Anti-takeover provisions contained in our amended and restated certificate of incorporation and amended and restated bylaws, as well as provisions of Delaware law, could impair a takeover attempt, and the terms of our Series A preferred stock include significant consent rights.

 

Our amended and restated certificate of incorporation, amended and restated bylaws and Delaware law contain provisions that could have the effect of rendering more difficult or discouraging an acquisition deemed undesirable by our Board of Directors. Our corporate governance documents include provisions:

 

·providing for a classified board of directors, meaning that only one-third of our board stands for election at each annual meeting;

 

·authorizing blank check preferred stock, which could be issued with voting, liquidation, dividend and other rights superior to our common stock;

 

·limiting the liability of, and providing indemnification to, our directors and officers;

 

·limiting the ability of our stockholders to call and bring business before special meetings and to take action by written consent in lieu of a meeting;

 

·requiring advance notice of stockholder proposals for business to be conducted at meetings of our stockholders and for nominations of candidates for election to our Board of Directors;

 

·controlling the procedures for the conduct and scheduling of board and stockholder meetings;

 

·providing the Board of Directors with the express power to postpone previously scheduled annual meetings and to cancel previously scheduled special meetings;

 

·limiting the total number of directors on our board to seven and the filling of vacancies or newly created seats on the board to our Board of Directors then in office; and

 

·providing that directors may be removed by stockholders only for cause.

 

These provisions, alone or together, could delay hostile takeovers and changes in control or changes in our management. In addition, the holders of our Series A Preferred Stock have the requisite power to significantly affect certain of our significant decisions, including the power to approve an acquisition of the Company.

 

As a Delaware corporation, we are also subject to provisions of Delaware law, including Section 203 of the Delaware General Corporation law, which prevents stockholders holding more than 15% of our outstanding common stock from engaging in certain business combinations without a supermajority approval of our outstanding common stock.

 

Any provision of our amended and restated certificate of incorporation or our amended and restated bylaws or Delaware law that has the effect of delaying or deterring a change in control could limit the opportunity for our stockholders to receive a premium for their shares of our common stock, and could also affect the price that some investors are willing to pay for our common stock.

 

As an entity listed on the NZSX, the takeover provisions of the listing rules apply except for the compulsory acquisition provisions of listing rules 4.8 and 4.8.5. The takeover provisions are reflected in the Company’s amended and restated bylaws.
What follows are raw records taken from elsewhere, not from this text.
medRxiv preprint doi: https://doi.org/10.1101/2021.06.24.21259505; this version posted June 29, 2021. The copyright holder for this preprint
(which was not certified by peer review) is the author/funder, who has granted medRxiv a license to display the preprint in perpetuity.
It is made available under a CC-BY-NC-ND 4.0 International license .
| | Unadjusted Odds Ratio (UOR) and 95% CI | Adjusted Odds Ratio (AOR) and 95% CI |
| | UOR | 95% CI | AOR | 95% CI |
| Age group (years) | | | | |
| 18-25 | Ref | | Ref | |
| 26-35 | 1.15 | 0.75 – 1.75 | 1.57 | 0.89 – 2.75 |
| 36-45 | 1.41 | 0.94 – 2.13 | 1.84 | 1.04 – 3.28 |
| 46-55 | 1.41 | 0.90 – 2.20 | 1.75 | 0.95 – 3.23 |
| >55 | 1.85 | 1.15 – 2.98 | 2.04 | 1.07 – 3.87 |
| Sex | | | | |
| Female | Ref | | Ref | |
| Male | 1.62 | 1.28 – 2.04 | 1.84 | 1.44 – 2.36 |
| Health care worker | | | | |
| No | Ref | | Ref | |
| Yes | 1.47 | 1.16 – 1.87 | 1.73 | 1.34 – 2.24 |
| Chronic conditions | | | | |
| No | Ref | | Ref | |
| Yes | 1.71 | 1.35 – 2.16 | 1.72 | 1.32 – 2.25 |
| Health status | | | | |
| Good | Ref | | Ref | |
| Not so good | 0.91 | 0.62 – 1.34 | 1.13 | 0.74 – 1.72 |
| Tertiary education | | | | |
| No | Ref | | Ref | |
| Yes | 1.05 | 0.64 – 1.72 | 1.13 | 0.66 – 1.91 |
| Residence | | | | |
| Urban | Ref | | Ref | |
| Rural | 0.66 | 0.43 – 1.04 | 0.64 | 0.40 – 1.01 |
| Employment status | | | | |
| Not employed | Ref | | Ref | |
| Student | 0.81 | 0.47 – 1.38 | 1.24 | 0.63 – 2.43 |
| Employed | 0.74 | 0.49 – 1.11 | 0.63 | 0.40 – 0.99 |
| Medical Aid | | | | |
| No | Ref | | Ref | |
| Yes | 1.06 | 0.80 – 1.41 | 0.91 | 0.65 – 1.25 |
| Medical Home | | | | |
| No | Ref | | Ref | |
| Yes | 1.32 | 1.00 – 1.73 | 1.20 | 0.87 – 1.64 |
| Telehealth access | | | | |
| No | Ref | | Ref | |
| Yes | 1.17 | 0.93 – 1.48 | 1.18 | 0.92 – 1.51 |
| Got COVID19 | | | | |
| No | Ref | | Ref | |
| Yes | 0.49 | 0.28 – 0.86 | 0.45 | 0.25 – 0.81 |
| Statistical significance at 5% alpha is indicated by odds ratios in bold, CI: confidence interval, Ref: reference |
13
These provisions restrict transfers of quoted equity securities to directors and associated persons of directors and those who hold non-public material information about the Company (each, an “Insider”). In summary, transfers are restricted where they would result in an Insider controlling more than 20% or more of the votes attached to the relevant class of quoted equity securities or if 20% or more votes are controlled, an increase occurring in excess of 5% over the preceding 12 months. In order for a restricted transfer to be effected the notice and pause process described in the NZSX takeover provisions must be followed. Additionally, the Company may be required to prepare an appraisal report in connection with any potential takeover by an Insider. This process may deter a change in control by an Insider and, therefore, limit the opportunity for stockholders to receive a premium for their shares of our common stock.